TripleThreat wrote:
Trading for Zinger was a good market based decision for Dallas. It might not work out. But the resource management logic behind the deal and extension adds up. It would be the same for the Knicks in a Mirror Test. It would be a good market based decision but still carry the risk that it might not work out. Something to consider is Dallas could have retraded Zinger after the extension. Not right away, but soon enough to get more value for him than they paid for him. The extension is a push / pull, it can turn into a cap anchor, but it also negates any of Zingers leverage to control his trade destiny.
The goal is to create opportunity against the existing marketplace, not absolute results.
I do not dispute that, in fact, I also hated the trade when it happened. What did I think would have been a fair return for KP? I had visions and schemes of a package for AD + Jrue or something like that, so I was clearly disappointed by what we got at the end. But there are visions without knowledge of the full facts, and then there is reality that hits sooner or later.
At the time the cap space for two max FAs in the summer was seen as real value. In the end we blew that value. Dallas also had more risk tolerance to buy a high-profile player while his value was eroded by an injury. We showed a lack of that type of risk appetite twice: first with KP, then with KD. Not in the least because we had taken chances on oft-injured players before, and that had blown up in our faces.
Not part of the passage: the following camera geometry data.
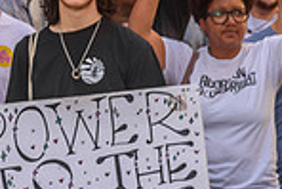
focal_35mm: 792
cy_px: 110
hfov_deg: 2.6
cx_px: 105
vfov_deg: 1.7
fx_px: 6210
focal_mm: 135
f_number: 5
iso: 400
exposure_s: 1/400
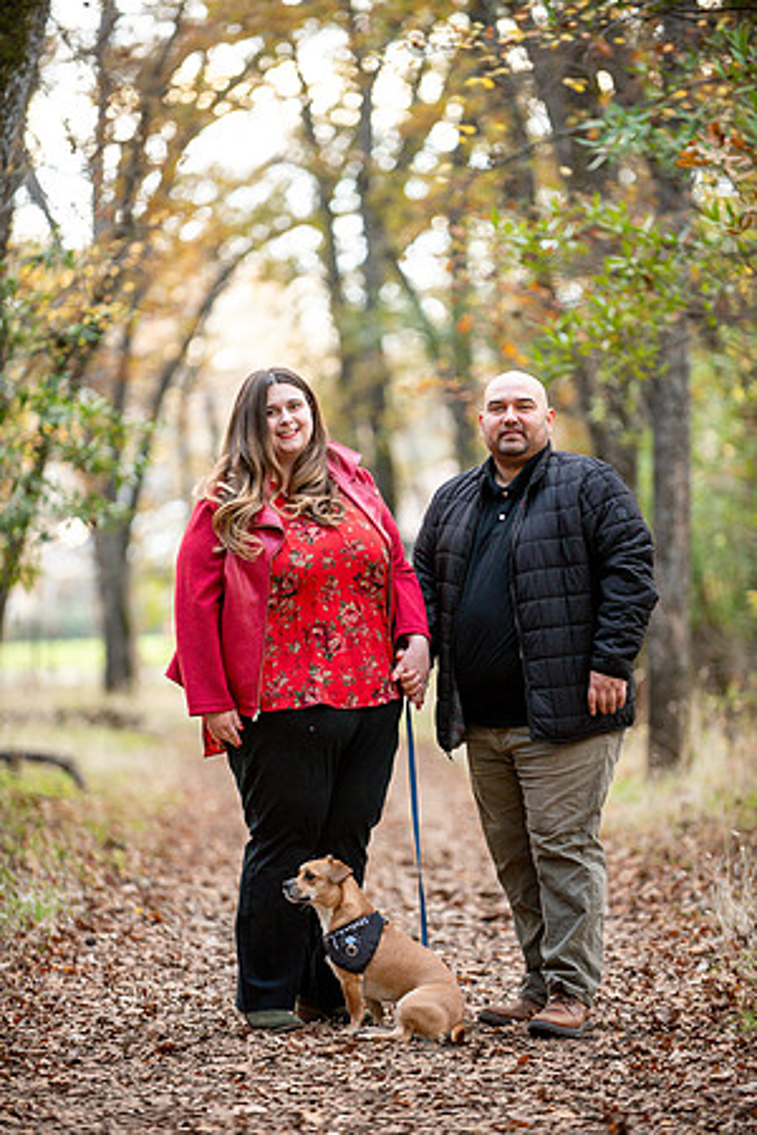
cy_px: 568
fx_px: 5362
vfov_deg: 12.1
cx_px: 378
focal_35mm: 170
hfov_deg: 8.1
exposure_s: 1/320
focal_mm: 170
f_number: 2.8
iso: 1600
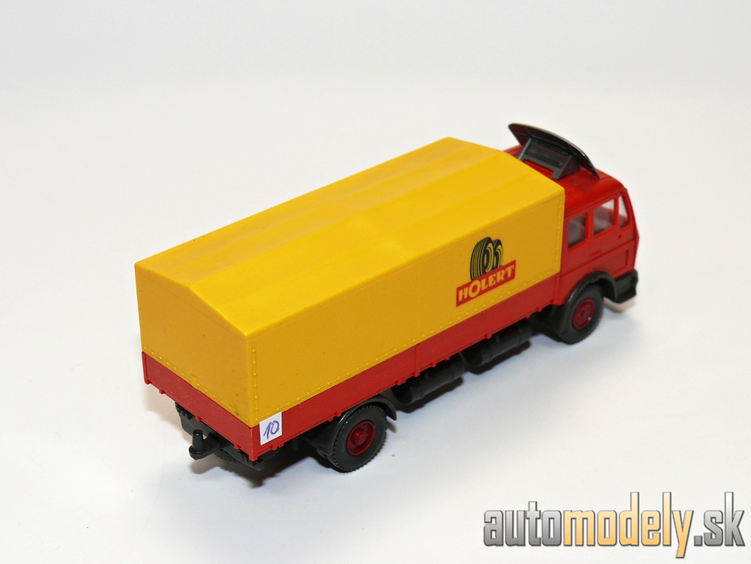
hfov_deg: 28.2
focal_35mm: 69
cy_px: 282
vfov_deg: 21.3
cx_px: 376
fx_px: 1497
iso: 100
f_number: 4
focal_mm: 11
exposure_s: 1/30
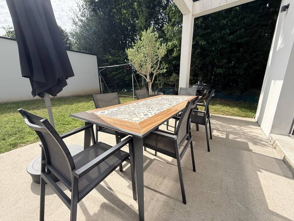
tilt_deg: -13.3
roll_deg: +0.7
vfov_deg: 85.7
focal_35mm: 14
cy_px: 110
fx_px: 119
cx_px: 147
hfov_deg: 102.1
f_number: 2.2
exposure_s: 1/1698
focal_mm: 2.22
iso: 50
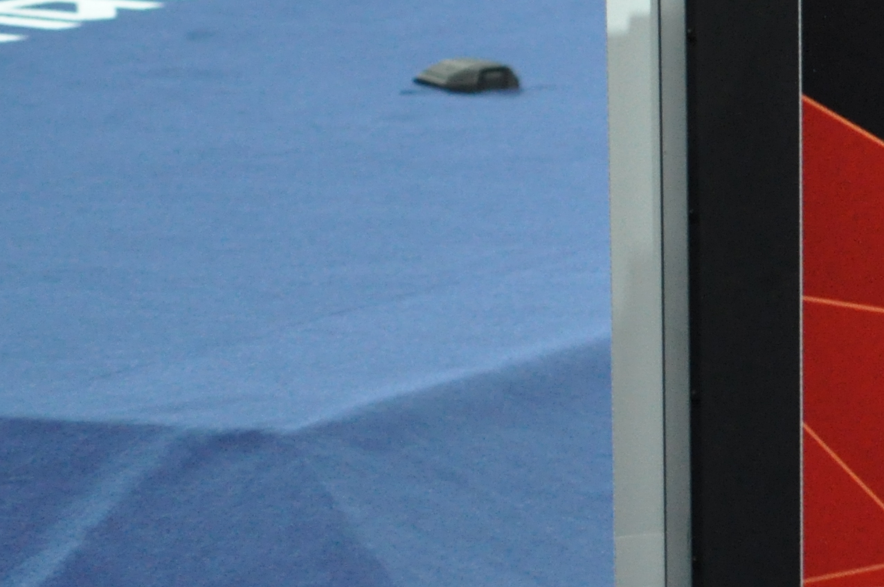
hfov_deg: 2.0
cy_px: 172
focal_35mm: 1007
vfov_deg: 1.4
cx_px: 1412
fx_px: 24696
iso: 1600
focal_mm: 200
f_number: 5.6
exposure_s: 1/125
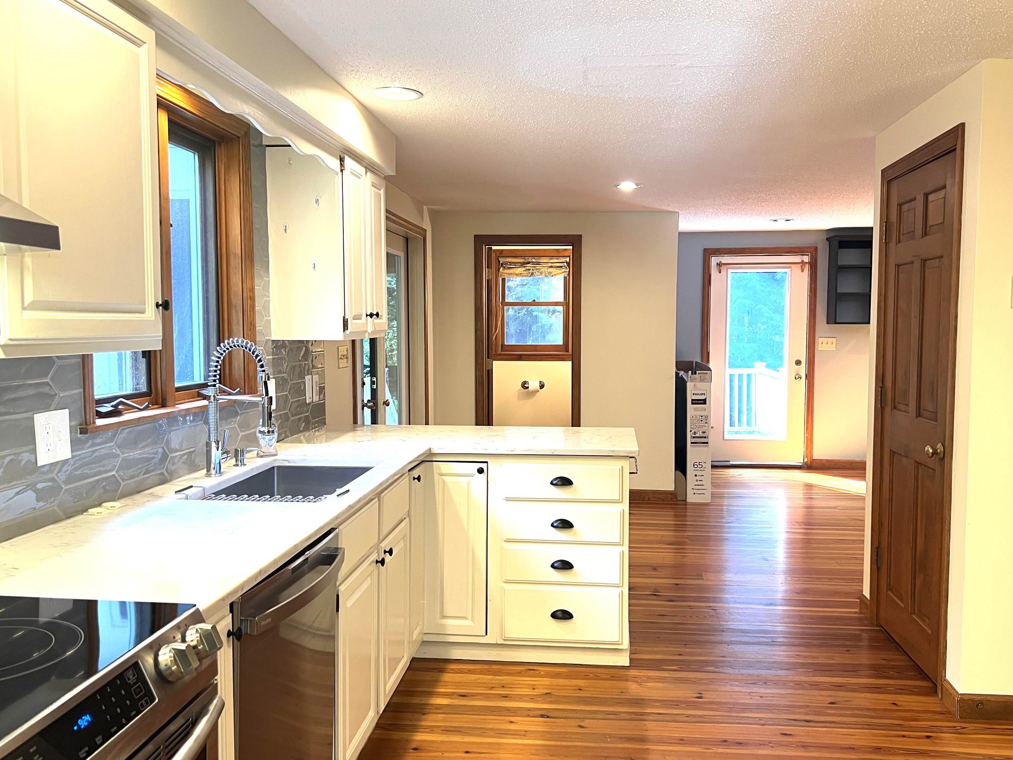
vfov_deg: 46.8
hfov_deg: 59.9
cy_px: 380
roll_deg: +0.3
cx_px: 530
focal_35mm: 30
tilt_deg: -3.8
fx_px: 878
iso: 80
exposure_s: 1/60
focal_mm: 5.7
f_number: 1.5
So, the a Mirror Test is a good test, but not if the Mirror gives us clouded visions that had misled us in the past.
Where I am getting to: there are boneheaded trades that look boneheaded right at the time when they are made, and the Knicks, unfortunately, made a fair share of those. But I do not see the KP trade as one of them. There were simply too many unknowns at the time of that trade. Those unknows had to settle down before its outcome could be judged. The way things are settling now, it looks like we are losing. But imagine if Mills and Perry do not pull the trigger, the trade deadline goes by, KP does not return from injury that year, and we are saddled by his cap hold and THJr's contract over the summer, so also no KD/KI/KT. And then we spend the entire year guessing if he is worth re-signing, if he would stay, if his whole bar/rape antics should have been an obvious reason to ship his ass outta here. Not to mention that KP without Doncic, but with a "for sale" sign hanging from his neck, would have been a different (worse) player than the KP we have seen this year. I think Mills and Perry might have been run out of the town a lot sooner in that scenario. Maybe it would have been a good thing.